Tesla shares are up almost 2% in pre-market trading on the result.
While Tesla was able to buck overall declining trends in China’s auto market over the last several months, in February it had the broader trend at its back. Bloomberg reported on Friday morning that China’s new energy passenger vehicle wholesales were up 30% sequentially.
Additionally, the note pointed out that competitor BYD also experienced significant growth in the month, with 193,655 unit sales versus just 88,283 the year prior.
Tesla shares had slumped during the back half of this week, as the company’s mid-week investor day failed to provide enough short- and mid-term operational details to excite Wall Street.

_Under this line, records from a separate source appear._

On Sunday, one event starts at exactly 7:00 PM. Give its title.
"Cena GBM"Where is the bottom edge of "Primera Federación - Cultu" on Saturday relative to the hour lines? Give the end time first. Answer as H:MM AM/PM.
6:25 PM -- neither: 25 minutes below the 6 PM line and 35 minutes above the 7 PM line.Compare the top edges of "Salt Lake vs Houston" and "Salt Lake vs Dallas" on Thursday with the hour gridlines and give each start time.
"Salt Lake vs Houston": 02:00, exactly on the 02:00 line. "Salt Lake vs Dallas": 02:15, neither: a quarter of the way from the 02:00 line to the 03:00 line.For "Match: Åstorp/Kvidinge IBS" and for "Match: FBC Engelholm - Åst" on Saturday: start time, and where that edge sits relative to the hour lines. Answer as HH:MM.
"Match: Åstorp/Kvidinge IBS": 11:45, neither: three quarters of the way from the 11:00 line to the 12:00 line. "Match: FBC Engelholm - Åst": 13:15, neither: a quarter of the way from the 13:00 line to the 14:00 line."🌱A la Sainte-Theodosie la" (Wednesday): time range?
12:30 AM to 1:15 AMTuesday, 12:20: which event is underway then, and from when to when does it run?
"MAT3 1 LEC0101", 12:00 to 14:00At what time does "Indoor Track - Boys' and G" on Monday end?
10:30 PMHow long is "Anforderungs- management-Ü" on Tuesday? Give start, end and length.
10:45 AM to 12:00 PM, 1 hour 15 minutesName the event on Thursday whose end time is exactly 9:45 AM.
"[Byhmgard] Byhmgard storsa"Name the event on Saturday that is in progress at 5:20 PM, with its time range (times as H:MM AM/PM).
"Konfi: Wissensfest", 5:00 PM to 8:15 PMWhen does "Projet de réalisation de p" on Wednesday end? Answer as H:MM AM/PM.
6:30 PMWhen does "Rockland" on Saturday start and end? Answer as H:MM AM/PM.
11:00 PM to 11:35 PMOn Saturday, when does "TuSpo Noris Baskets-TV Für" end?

News outlets on Thursday morning called the presentation “underwhelming” and light on short-term specifics.
Of note was the lack of specifics relating to how the company would be expanding its product lineup, which has begun to stagnate over the last several years.
Recall we reported last month that the company’s strategy of cutting prices to stoke demand appeared to be working when the company sold 66,051 vehicles in China in January, up from 55,800 in December.
At the time, the company was reportedly planning to increase output at its Shanghai plant – bringing its run rate back toward where it was in September 2022 – in order to continue meeting the demand from price cuts on its best selling models.
Tesla had suspended operations at its Shanghai plant for a portion of December. The EV maker was expected to halt production – as we noted in a previous article – but continued swirling questions about demand had surfaced after the company shut down operations at the key location earlier than expected. Back on December 9th we wrote that the company was shutting down operations due to upgrades at the plant and waning consumer demand.